Foolish Ones’ first single “Where Are You” is about to hit 500,000 streams on Spotify, something that even Nakita admits is “pretty weird”. It’s made it onto Top 40 radio, music television, and the most sought after Spotify playlists.
That was always the aim, to go more international rather than just focus on New Zealand.
She tells me Spotify is the place to keep tabs on who’s listening, explaining a part of the website regular consumers such as myself will never access.
“It’s awesome. You can see which songs people are listening to, on which playlists, and where in the world those people are. My music’s been received well in Canada, the Netherlands and the US - rather than in New Zealand - which is cool. That was always the aim, to go more international rather than just focus on New Zealand.”
Her latest single ‘Addicted’ - a self-described “soft pop anthem” - was the first she worked on with Clampitt, and is one she hopes people “will feel some emotion towards”. It’s a song to remind people not to focus on looking back and longing for the past. She begins using hand gestures and becoming more animated. She’s passionate about it. You can’t deny that.
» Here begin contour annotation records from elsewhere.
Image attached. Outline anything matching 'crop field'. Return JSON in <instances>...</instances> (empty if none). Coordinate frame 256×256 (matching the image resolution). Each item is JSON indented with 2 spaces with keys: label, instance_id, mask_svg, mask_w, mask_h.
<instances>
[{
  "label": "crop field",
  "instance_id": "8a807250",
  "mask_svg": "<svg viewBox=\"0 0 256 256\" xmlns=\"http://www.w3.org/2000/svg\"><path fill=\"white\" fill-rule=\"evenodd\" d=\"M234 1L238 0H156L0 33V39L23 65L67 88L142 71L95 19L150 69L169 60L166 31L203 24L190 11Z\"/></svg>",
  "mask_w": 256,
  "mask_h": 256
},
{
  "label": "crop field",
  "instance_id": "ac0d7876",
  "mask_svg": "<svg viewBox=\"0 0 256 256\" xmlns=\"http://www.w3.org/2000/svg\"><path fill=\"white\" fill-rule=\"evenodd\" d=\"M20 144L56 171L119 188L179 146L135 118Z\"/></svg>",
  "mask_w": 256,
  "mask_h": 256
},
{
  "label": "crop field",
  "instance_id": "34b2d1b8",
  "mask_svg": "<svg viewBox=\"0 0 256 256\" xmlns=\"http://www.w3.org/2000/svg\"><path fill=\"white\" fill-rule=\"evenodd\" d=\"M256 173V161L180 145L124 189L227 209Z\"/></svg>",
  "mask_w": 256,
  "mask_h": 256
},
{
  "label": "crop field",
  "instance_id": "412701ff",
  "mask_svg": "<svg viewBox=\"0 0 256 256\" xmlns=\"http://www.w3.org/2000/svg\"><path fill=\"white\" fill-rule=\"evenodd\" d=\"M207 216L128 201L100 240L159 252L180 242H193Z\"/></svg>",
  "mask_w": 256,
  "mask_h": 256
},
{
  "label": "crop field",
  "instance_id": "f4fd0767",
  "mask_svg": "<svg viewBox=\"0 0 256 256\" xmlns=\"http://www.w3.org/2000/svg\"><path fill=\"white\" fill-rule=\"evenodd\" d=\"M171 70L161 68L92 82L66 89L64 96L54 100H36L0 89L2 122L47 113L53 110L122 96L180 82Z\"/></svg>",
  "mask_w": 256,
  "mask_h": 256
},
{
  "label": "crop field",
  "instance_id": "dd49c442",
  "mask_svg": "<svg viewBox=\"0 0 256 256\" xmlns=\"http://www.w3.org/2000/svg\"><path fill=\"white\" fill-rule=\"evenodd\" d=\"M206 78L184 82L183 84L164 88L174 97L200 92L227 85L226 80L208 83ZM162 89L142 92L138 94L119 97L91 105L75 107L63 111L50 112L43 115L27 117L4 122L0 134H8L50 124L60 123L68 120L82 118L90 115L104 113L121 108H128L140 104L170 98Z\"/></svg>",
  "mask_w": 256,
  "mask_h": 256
It’s this passion and awareness that says, despite the teen star stereotypes, there’s nothing surface level about Nakitia. She’s incredibly conscious not only of herself, but her surroundings, something reflected in her music, masked beneath rolling pop melodies and catchy hooks.
Call me a bad critic, but there’s nothing I don’t like about her. I wanted so badly to find something to pick at or whine about, but I’ve got nil. Her vocals are smooth and effortless, her aesthetic will have you longing for a California summer, and she laughed when I asked what it’s like to have your song on the Glassons playlist. What comes next rides on how her music is received over the coming months, a decision that in 2016, no longer lies with the publicists and the execs, but with those of us behind the screens.